AnythingLLM will trim data from the context if you are going to overflow the model - which will crash it. So it's best to keep this value anywhere from 4-6 for the majority of models. If using a large-context model like Claude-3, you can go higher but beware that too much "noise" in the context may mislead the LLM in response generation.
Vector Database Settings > Document similarity threshold
This setting is likely the cause of the issue you are having! This property will filter out low-scoring vector chunks that are likely irrelevant to your query. Since this is based on mathematical values and not based on the true semantic similarity it is possible the text chunk that contains your answer was filtered out.
If you are getting hallucinations or bad LLM responses, you should set this to No Restriction. By default the minimum score is 20%, which works for some but this calculated values depends on several factors:
- Embedding model used (dimensions and ability to vectorize your specific text)
- Example: An embedder used to vectorize English text may not do well on Mandarin text.
- The default embedder is https://huggingface.co/sentence-transformers/all-MiniLM-L6-v2 (opens in a new tab)
- The density of vectors in your specific workspace.
- More vectors = more possible noise, and matches that are actually irrelevant.
- Your query: This is what the matching vector is based on. Vague queries get vague results.
Document Pinning
As a last resort, if the above settings do not seem to change anything for you - then document pinning may be a good solution.
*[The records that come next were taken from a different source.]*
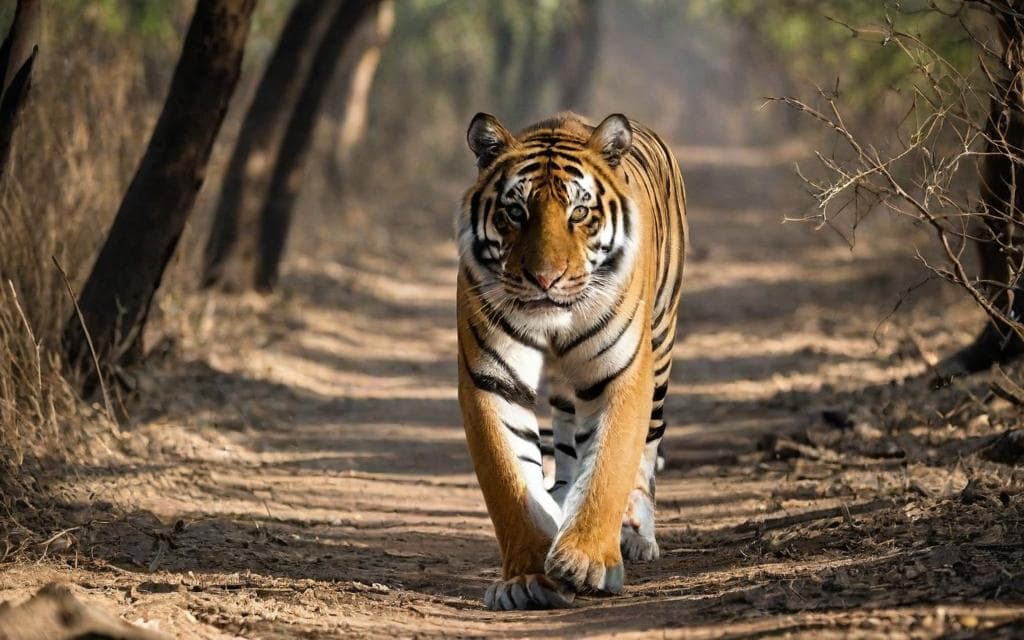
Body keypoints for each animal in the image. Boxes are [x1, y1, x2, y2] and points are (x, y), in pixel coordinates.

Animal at [456, 111, 687, 610]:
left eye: (578, 212)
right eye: (515, 212)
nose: (545, 279)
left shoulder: (624, 373)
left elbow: (610, 463)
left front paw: (587, 562)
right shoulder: (491, 377)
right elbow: (509, 478)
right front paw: (524, 578)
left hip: (661, 348)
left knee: (646, 450)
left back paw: (637, 534)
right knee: (565, 444)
Document Pinning is where we do a full-text insertion of the document into the context window. If the context window permits this volume of text, you will get full-text comprehension and far better answers at the expense of speed and cost.
Document Pinning should be reserved for documents that can either fully fit in the context window or are extremely critical for the use-case of that workspace.
You can only pin a document that has already been embedded. Clicking the pushpin icon will toggle this setting for the document.